[Data records]
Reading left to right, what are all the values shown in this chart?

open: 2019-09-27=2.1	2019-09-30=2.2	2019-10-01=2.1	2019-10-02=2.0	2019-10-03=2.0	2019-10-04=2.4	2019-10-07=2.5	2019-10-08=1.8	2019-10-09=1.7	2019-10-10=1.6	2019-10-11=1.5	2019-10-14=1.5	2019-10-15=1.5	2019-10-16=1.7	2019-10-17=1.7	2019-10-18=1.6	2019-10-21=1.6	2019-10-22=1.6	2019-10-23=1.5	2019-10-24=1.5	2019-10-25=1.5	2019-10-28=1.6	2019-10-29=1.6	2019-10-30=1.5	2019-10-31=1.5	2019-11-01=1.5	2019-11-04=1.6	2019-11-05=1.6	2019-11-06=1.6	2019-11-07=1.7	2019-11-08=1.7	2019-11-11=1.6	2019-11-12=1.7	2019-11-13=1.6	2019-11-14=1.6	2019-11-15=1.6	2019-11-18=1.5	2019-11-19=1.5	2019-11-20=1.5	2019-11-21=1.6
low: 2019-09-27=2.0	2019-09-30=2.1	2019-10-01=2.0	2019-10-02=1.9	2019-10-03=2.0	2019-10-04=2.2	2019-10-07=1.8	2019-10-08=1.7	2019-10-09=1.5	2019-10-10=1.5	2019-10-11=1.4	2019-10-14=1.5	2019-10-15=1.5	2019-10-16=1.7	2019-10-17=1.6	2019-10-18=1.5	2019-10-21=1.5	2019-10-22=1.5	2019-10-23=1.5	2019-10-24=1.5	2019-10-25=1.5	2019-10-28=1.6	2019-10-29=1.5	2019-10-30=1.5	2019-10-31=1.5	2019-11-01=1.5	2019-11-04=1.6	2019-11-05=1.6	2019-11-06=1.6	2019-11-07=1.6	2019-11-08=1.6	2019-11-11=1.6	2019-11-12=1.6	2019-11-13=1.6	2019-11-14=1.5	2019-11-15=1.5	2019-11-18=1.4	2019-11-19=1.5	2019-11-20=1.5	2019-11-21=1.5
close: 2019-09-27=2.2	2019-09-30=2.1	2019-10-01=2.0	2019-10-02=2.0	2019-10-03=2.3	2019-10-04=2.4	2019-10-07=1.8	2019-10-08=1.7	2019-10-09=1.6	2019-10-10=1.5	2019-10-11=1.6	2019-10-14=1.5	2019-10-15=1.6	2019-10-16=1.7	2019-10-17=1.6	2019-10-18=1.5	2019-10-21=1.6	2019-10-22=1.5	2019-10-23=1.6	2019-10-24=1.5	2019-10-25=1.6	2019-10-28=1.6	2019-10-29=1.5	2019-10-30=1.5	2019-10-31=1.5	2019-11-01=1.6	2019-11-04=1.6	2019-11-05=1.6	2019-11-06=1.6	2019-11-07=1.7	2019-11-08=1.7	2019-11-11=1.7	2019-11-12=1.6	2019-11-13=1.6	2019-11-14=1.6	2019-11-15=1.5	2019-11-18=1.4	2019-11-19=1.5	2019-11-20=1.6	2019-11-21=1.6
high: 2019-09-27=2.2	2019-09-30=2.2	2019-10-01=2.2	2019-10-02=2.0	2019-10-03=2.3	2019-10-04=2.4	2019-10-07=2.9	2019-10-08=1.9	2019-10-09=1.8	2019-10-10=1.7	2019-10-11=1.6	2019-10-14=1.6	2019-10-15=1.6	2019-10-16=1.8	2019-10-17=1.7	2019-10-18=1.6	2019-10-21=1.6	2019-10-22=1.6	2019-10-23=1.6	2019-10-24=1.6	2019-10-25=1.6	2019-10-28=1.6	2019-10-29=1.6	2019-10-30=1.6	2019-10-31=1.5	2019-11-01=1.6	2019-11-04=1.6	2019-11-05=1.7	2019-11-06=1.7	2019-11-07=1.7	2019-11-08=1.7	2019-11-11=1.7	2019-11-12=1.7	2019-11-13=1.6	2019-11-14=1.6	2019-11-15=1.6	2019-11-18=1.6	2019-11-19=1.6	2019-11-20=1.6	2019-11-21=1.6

■ What you are asked to do:
Show each line in the data records above that contains the word "high".

■ Output for this exercise:
high: 2019-09-27=2.2	2019-09-30=2.2	2019-10-01=2.2	2019-10-02=2.0	2019-10-03=2.3	2019-10-04=2.4	2019-10-07=2.9	2019-10-08=1.9	2019-10-09=1.8	2019-10-10=1.7	2019-10-11=1.6	2019-10-14=1.6	2019-10-15=1.6	2019-10-16=1.8	2019-10-17=1.7	2019-10-18=1.6	2019-10-21=1.6	2019-10-22=1.6	2019-10-23=1.6	2019-10-24=1.6	2019-10-25=1.6	2019-10-28=1.6	2019-10-29=1.6	2019-10-30=1.6	2019-10-31=1.5	2019-11-01=1.6	2019-11-04=1.6	2019-11-05=1.7	2019-11-06=1.7	2019-11-07=1.7	2019-11-08=1.7	2019-11-11=1.7	2019-11-12=1.7	2019-11-13=1.6	2019-11-14=1.6	2019-11-15=1.6	2019-11-18=1.6	2019-11-19=1.6	2019-11-20=1.6	2019-11-21=1.6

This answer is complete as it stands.